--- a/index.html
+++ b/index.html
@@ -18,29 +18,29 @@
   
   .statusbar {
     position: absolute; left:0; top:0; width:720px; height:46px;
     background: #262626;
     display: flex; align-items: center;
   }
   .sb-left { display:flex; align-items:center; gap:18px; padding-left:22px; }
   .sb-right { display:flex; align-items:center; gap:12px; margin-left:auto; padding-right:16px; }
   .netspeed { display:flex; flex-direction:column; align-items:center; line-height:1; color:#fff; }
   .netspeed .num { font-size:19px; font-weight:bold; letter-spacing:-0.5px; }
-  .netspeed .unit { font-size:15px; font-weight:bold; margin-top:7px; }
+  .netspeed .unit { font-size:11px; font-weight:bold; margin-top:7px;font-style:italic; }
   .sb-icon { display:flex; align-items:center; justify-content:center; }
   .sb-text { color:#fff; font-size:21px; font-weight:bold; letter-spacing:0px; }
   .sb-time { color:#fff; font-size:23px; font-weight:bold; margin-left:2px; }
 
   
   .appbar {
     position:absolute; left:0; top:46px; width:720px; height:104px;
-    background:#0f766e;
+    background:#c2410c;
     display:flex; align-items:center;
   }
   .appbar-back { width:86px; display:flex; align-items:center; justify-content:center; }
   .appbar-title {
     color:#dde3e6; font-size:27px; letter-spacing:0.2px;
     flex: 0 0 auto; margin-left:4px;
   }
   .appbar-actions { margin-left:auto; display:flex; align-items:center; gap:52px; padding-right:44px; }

------------------------------------------------------------

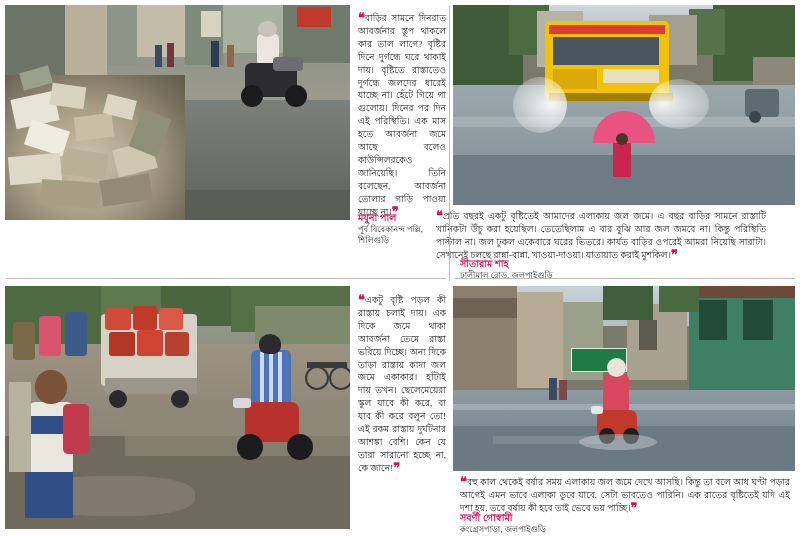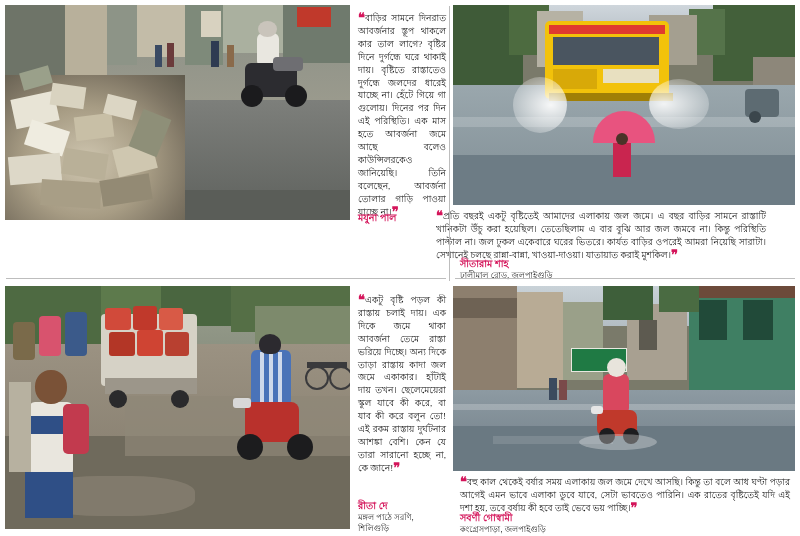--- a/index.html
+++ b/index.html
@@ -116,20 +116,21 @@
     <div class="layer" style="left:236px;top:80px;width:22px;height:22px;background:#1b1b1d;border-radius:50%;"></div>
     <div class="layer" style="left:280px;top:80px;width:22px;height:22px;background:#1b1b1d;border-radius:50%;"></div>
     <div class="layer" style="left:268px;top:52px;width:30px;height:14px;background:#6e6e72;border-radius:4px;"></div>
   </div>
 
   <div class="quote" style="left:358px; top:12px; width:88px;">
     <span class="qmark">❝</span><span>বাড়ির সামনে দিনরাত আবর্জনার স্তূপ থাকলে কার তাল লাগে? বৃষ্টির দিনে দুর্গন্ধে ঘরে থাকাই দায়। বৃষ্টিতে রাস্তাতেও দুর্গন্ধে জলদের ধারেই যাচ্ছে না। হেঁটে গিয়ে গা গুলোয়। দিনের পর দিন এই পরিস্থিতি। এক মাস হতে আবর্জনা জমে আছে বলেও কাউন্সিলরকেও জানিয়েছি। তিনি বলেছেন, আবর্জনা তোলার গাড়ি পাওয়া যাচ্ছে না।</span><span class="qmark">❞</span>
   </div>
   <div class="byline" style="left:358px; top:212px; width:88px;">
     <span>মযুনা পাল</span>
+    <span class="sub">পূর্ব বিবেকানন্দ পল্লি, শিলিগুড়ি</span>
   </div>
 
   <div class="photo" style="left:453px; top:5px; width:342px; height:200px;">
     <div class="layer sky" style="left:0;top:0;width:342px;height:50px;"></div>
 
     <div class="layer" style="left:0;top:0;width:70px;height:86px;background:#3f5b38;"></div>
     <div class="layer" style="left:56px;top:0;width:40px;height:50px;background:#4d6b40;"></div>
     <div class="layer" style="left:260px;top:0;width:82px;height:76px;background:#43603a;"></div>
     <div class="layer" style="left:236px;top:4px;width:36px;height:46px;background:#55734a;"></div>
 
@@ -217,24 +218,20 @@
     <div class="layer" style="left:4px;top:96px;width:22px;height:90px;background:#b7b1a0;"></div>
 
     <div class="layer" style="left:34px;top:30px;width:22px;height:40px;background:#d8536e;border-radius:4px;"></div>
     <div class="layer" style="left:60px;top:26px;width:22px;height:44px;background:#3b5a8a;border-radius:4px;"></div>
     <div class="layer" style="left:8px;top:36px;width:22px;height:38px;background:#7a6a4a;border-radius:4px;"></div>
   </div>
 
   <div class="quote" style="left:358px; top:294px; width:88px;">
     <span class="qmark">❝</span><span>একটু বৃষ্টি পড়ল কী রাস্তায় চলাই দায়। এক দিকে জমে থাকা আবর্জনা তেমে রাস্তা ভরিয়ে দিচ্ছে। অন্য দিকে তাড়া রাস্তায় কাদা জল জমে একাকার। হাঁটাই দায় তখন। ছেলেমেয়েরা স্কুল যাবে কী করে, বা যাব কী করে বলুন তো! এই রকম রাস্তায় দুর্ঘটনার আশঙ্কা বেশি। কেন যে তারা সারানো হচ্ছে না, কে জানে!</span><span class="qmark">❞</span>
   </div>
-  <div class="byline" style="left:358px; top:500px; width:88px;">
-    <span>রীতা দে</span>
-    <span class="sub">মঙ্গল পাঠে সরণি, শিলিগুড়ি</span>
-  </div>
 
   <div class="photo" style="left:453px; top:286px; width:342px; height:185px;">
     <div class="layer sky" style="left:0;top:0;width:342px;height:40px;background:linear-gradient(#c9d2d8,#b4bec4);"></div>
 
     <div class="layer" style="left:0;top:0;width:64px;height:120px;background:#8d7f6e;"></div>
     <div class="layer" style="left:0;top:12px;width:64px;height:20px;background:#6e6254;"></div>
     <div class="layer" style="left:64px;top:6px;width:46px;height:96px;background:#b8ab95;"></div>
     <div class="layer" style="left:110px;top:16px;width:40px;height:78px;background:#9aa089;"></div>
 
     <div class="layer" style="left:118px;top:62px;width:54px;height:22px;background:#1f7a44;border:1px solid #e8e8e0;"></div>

------------------------------------------------------------

* JOB:
From the data above, output only the lines between the line containing "color:#fff; font-size:21px; font-weight:bold;" and the line containing "margin-left:auto; display:flex; align-items:center;", inclusive, exactly as written.

* FINISHED EXERCISE:
   .sb-text { color:#fff; font-size:21px; font-weight:bold; letter-spacing:0px; }
   .sb-time { color:#fff; font-size:23px; font-weight:bold; margin-left:2px; }
 
   
   .appbar {
     position:absolute; left:0; top:46px; width:720px; height:104px;
-    background:#0f766e;
+    background:#c2410c;
     display:flex; align-items:center;
   }
   .appbar-back { width:86px; display:flex; align-items:center; justify-content:center; }
   .appbar-title {
     color:#dde3e6; font-size:27px; letter-spacing:0.2px;
     flex: 0 0 auto; margin-left:4px;
   }
   .appbar-actions { margin-left:auto; display:flex; align-items:center; gap:52px; padding-right:44px; }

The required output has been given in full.